経済活動と芸術

芸術作品に金を払わんとか、プロだからこそ、きちんとお金を取りましょうという話がありました。
何故報酬を貰わなければならないかといえば、そこで報酬が適切に発生しない場合、負の価格競争が始まり、その分野全体がマイナスになってしまうからです。アニメの制作が、最初に格安で作ったが故に、厳しい環境を強いられているということは、ご存知の方もいらっしゃるかと思います。原作や権利ビジネスは儲かるかもしれないですが、制作、BDディスクとか売れないと殆ど儲かりません。

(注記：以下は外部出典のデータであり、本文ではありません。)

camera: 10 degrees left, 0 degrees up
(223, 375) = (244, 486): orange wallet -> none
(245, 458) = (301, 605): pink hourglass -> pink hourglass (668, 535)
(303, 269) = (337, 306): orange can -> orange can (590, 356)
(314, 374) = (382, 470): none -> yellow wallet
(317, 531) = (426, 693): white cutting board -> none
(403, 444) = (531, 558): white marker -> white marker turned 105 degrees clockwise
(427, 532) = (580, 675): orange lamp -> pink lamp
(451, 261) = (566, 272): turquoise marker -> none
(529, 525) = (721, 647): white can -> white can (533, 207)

こういったものの売買に関わる問題は、いくつかポイントがあります。
なかには、経済活動全般の問題も含まれますが。

  • 心意気や信頼

値段表示がない寿司屋ありますよね。それは、ネタの単価ではなく、「心意気」だとか「信頼」で取引をするからだと思います。つまり、誰でも一律に同じ値段ではなく、そこに付加価値がある、ということですね。また、要求額に対して、「釣りはいいよ」というのも、こういうことに含まれるかと。上方修正の限りにおいて、買い手が値段を設定してもいいということです。

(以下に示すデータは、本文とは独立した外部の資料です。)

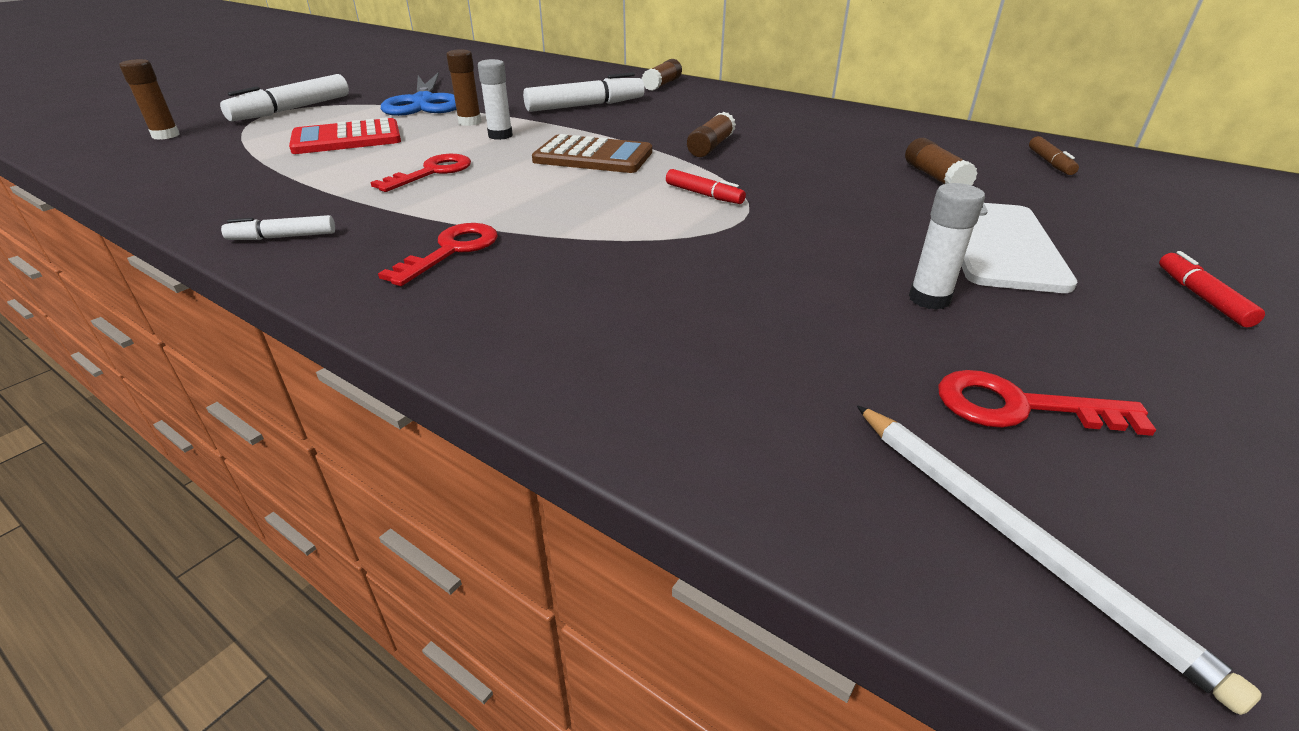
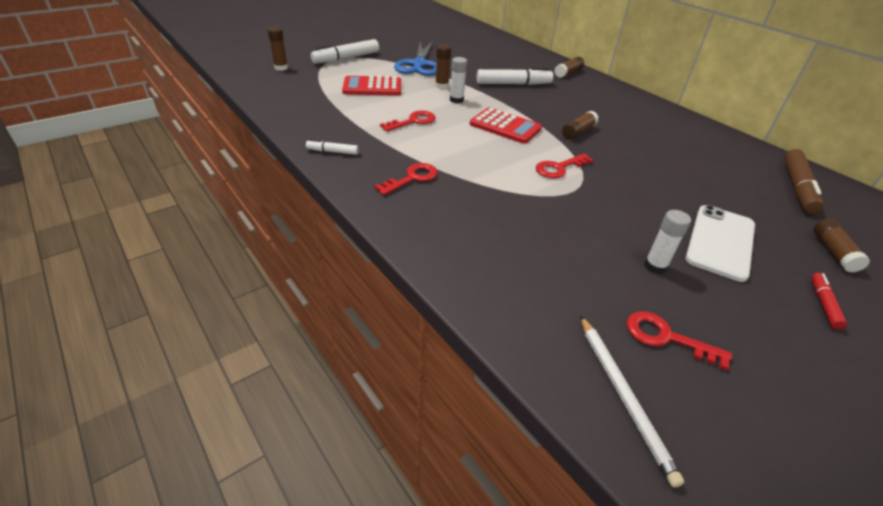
camera: 15 degrees right, 5 degrees up
(593, 156) = (505, 126): brown calculator -> red calculator
(704, 195) = (559, 168): red marker -> red key
(935, 177) = (710, 184): brown glue stick -> brown glue stick (833, 252)
(1050, 163) = (797, 188): brown marker -> brown marker, size x1.92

  • 「購買」とは「投資」でもあるということ認識の不足

これは、「お客様は神様」気質で、供給側が努力で何とかするのが当たり前という、際限ない価格競争を肯定している部分があるからだと思います。自身の労働の場においても、人件費削減、コストカット、ということばかり言われているなかで、それをあらゆる経済活動に適応しようという思考もわからなくはないですが、例えばその業界が共倒れになったりだとか、失業者が出たりだとかが発生し、そのために税金を投入されたりするのだとすれば、結果間接的に損をすることになるわけですが、ということに無自覚なんだと思います。
アイドルのCDの売買などは、この部分を露骨に見せて煽っていますが、特典をつけることで、「適切にお金さえ払えばサービスを受けられる」という、従来的な購買になってしまうこともあるので、どこまでが「買い支え」なのかというのは難しいところです。

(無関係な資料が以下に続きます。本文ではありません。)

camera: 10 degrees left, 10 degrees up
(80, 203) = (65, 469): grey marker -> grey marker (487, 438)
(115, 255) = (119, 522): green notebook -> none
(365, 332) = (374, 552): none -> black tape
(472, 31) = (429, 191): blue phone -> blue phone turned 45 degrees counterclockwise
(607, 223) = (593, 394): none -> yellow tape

  • 生活必需品ではないものに、価値を見出さない人がいる

確かに、第一次産業のような、必須性はないですが、豊かな人生に必要だという感覚は、なかなか一般化されるものではなかったりします。

  • 生産(制作)の構造に対する無理解

あらゆるものは、いきなり商店に並ぶのではなく、作り手が存在しますが、その作り手の存在や、作り手の生活まで想像が及ぶ人は少ないです。目の前の商品と価格しか見ない人が大半だと思います。音楽も、youtubeで聞けるからいいとしてしまったら、音楽を提供している人達の生活は? と本来ならなるわけですが、そのことに対して、「自分でない誰かがなんとかしてくれる」という、漠然とした、消極的人任せになっていることが多々あるように思います。

  • 上記を考えることが面倒くさい

これが一番決定的ですが、考えずとも影響がないのだとすれば、多くの人が考えない、考えても深くは考えない、ということが多いように思います。政治について、とかが顕著ですけども。
こういった複合的な要因で、「購買」、あるいは「経済活動」が、歪められてきているように思います。
あなたの好きなものにお金を払い、そのことについて考え、ときに意見を言ってください。それが、あなた好みの世界を継続させたり、生み出したりするはずです。